» Task goal
Find the string "круглый" in the records and copy each line where it occurs.

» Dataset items
#####
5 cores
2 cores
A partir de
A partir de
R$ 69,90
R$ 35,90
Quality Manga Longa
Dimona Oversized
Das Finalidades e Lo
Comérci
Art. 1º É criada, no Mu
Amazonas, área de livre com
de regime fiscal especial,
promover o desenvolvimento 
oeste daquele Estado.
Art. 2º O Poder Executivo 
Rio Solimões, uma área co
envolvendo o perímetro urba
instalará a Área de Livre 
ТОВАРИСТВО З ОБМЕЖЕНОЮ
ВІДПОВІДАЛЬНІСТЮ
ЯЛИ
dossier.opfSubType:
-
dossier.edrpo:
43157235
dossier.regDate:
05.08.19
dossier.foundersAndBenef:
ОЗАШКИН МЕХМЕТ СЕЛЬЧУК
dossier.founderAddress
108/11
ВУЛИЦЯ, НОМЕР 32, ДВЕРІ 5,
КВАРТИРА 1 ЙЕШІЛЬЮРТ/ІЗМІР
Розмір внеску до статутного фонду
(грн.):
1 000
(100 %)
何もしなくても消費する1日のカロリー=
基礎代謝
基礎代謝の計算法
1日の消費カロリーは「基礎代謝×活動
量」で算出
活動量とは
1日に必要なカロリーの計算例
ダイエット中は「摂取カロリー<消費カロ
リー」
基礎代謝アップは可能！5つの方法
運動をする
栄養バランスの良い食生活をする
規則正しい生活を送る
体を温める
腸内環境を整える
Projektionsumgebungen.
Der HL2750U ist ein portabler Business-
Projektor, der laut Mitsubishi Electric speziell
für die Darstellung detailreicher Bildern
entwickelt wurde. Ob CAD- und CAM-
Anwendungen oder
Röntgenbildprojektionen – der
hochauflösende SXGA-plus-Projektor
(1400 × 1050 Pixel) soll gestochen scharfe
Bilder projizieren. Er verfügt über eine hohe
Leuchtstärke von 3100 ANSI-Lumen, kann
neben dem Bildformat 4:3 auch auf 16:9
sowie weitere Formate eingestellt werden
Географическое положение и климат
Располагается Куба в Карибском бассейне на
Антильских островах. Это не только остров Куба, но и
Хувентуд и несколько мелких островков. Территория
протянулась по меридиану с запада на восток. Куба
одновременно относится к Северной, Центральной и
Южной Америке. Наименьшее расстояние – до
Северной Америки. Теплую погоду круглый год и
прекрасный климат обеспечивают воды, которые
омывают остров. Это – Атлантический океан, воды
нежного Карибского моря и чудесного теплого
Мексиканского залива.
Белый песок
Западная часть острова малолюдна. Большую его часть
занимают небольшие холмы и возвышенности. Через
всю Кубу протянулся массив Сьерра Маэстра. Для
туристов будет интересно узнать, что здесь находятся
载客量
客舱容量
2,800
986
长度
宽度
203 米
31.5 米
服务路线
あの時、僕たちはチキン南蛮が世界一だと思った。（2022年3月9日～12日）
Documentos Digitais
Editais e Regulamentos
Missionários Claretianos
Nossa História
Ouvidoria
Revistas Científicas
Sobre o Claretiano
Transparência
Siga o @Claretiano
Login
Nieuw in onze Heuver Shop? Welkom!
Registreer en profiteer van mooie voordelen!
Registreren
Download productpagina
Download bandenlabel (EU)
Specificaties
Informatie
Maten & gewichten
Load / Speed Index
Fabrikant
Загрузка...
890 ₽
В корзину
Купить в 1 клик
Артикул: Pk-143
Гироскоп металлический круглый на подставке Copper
#####
» Output below
Северной Америки. Теплую погоду круглый год и
Гироскоп металлический круглый на подставке Copper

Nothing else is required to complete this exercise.